#### SET PROBLEM
Output everything from the start of the material down to the line containing "v(-6.35, 41.27) *", both included, as a JSON list of strings with one string per line and blank lines skipped. Leave the pictures out.

[Stored entries]
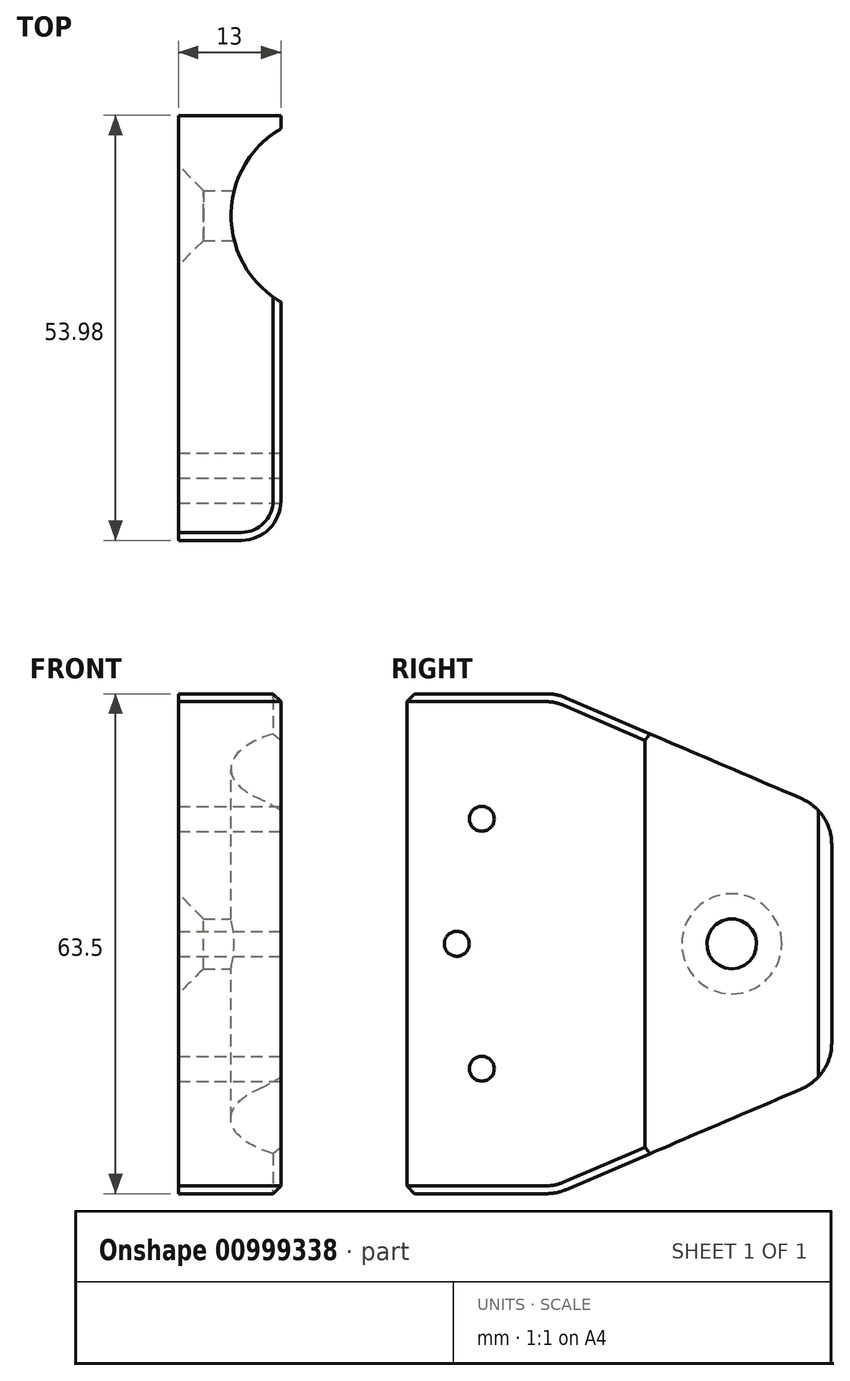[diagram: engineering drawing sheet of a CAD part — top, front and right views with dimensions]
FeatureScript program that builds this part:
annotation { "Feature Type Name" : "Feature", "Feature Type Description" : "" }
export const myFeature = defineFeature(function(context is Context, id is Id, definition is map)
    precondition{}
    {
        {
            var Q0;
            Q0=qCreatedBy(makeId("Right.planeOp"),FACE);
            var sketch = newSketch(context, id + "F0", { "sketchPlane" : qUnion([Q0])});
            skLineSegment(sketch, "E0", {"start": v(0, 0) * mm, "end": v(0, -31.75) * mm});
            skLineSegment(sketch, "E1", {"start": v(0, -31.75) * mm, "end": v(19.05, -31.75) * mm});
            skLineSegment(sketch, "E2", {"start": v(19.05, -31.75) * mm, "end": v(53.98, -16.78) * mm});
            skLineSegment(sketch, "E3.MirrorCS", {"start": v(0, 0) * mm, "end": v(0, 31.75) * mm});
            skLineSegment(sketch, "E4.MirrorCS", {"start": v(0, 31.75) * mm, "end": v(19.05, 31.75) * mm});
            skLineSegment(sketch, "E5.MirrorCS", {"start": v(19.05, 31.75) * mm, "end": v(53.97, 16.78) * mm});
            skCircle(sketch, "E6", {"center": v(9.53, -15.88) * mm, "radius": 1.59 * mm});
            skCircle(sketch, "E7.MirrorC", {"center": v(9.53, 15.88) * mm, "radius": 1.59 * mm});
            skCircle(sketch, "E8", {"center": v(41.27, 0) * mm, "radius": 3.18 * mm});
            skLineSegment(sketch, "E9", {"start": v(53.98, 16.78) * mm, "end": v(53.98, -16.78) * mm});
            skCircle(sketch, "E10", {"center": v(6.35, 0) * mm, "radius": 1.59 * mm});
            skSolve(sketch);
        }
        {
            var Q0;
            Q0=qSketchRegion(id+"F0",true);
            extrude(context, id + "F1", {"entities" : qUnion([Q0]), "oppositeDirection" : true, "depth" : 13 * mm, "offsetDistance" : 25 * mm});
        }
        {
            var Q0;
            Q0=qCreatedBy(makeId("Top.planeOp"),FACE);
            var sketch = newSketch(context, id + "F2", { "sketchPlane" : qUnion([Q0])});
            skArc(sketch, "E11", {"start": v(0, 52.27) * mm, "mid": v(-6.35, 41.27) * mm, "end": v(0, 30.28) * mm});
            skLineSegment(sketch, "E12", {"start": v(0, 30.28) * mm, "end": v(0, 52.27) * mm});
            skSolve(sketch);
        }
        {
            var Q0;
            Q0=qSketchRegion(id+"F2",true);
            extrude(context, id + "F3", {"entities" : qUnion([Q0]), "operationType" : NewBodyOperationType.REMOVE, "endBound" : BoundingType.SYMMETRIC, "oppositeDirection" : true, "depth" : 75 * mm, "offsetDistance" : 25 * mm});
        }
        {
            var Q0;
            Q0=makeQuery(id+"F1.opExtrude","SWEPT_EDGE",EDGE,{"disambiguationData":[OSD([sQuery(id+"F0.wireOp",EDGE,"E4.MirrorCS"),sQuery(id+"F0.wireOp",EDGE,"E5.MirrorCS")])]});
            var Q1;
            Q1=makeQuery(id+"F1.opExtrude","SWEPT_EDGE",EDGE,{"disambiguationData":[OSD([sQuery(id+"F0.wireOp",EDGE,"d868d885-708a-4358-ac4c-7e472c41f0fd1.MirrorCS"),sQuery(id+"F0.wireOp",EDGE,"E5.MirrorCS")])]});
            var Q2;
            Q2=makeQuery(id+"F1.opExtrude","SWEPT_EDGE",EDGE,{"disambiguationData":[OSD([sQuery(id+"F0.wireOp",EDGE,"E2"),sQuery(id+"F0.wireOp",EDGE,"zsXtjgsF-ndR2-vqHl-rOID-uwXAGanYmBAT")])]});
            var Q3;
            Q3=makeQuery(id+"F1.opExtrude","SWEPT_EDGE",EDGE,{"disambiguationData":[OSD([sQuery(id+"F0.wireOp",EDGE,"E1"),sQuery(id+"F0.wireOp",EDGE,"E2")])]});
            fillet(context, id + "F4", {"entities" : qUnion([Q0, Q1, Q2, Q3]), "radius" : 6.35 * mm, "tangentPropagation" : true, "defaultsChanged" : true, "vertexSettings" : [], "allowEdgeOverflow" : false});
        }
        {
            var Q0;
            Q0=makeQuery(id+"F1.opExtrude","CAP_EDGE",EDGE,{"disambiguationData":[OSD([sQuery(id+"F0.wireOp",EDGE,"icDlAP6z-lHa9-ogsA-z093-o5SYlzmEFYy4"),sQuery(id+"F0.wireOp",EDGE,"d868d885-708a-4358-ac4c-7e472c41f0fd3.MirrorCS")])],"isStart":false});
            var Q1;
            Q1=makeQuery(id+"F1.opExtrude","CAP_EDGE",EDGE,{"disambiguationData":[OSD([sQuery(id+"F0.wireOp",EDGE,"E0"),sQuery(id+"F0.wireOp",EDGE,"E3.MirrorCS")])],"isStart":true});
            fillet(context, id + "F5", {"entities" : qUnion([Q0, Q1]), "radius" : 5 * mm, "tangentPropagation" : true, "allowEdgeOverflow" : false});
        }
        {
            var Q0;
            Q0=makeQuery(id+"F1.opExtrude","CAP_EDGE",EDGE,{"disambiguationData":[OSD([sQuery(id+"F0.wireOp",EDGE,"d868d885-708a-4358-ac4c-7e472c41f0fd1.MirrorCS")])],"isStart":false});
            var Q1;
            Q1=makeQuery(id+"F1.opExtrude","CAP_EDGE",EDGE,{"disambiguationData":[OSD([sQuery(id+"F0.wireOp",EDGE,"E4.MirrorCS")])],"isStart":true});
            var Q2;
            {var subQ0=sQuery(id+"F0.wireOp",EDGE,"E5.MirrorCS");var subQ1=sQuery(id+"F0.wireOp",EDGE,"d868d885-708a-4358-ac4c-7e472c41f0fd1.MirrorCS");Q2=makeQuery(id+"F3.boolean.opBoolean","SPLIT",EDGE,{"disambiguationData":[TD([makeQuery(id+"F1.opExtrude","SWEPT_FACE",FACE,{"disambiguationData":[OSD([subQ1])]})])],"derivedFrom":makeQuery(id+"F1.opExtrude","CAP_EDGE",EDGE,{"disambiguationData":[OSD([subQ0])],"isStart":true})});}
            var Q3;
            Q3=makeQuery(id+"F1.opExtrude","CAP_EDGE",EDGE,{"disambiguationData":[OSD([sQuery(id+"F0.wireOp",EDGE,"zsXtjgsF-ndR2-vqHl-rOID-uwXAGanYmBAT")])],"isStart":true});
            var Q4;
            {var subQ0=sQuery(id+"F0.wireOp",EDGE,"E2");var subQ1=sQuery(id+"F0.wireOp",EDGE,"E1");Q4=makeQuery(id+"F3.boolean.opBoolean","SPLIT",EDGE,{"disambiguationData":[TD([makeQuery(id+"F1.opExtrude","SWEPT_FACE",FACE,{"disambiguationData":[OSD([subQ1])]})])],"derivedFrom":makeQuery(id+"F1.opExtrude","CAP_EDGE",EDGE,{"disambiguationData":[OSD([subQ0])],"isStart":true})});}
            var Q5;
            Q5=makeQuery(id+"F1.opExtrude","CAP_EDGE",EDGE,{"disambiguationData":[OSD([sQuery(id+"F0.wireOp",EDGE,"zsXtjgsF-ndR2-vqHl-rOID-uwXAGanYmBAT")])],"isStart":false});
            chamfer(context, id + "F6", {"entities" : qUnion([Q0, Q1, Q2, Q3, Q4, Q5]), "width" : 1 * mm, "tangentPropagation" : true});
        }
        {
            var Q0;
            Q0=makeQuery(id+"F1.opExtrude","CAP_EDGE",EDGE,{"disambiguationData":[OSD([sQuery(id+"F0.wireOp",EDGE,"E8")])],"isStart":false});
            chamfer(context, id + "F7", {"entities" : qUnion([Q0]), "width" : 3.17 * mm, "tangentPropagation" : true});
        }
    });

#### SOLUTION FOR THIS TASK
[
  "[diagram: engineering drawing sheet of a CAD part — top, front and right views with dimensions]",
  "FeatureScript program that builds this part:",
  "annotation { \"Feature Type Name\" : \"Feature\", \"Feature Type Description\" : \"\" }",
  "export const myFeature = defineFeature(function(context is Context, id is Id, definition is map)",
  "    precondition{}",
  "    {",
  "        {",
  "            var Q0;",
  "            Q0=qCreatedBy(makeId(\"Right.planeOp\"),FACE);",
  "            var sketch = newSketch(context, id + \"F0\", { \"sketchPlane\" : qUnion([Q0])});",
  "            skLineSegment(sketch, \"E0\", {\"start\": v(0, 0) * mm, \"end\": v(0, -31.75) * mm});",
  "            skLineSegment(sketch, \"E1\", {\"start\": v(0, -31.75) * mm, \"end\": v(19.05, -31.75) * mm});",
  "            skLineSegment(sketch, \"E2\", {\"start\": v(19.05, -31.75) * mm, \"end\": v(53.98, -16.78) * mm});",
  "            skLineSegment(sketch, \"E3.MirrorCS\", {\"start\": v(0, 0) * mm, \"end\": v(0, 31.75) * mm});",
  "            skLineSegment(sketch, \"E4.MirrorCS\", {\"start\": v(0, 31.75) * mm, \"end\": v(19.05, 31.75) * mm});",
  "            skLineSegment(sketch, \"E5.MirrorCS\", {\"start\": v(19.05, 31.75) * mm, \"end\": v(53.97, 16.78) * mm});",
  "            skCircle(sketch, \"E6\", {\"center\": v(9.53, -15.88) * mm, \"radius\": 1.59 * mm});",
  "            skCircle(sketch, \"E7.MirrorC\", {\"center\": v(9.53, 15.88) * mm, \"radius\": 1.59 * mm});",
  "            skCircle(sketch, \"E8\", {\"center\": v(41.27, 0) * mm, \"radius\": 3.18 * mm});",
  "            skLineSegment(sketch, \"E9\", {\"start\": v(53.98, 16.78) * mm, \"end\": v(53.98, -16.78) * mm});",
  "            skCircle(sketch, \"E10\", {\"center\": v(6.35, 0) * mm, \"radius\": 1.59 * mm});",
  "            skSolve(sketch);",
  "        }",
  "        {",
  "            var Q0;",
  "            Q0=qSketchRegion(id+\"F0\",true);",
  "            extrude(context, id + \"F1\", {\"entities\" : qUnion([Q0]), \"oppositeDirection\" : true, \"depth\" : 13 * mm, \"offsetDistance\" : 25 * mm});",
  "        }",
  "        {",
  "            var Q0;",
  "            Q0=qCreatedBy(makeId(\"Top.planeOp\"),FACE);",
  "            var sketch = newSketch(context, id + \"F2\", { \"sketchPlane\" : qUnion([Q0])});",
  "            skArc(sketch, \"E11\", {\"start\": v(0, 52.27) * mm, \"mid\": v(-6.35, 41.27) * mm, \"end\": v(0, 30.28) * mm});"
]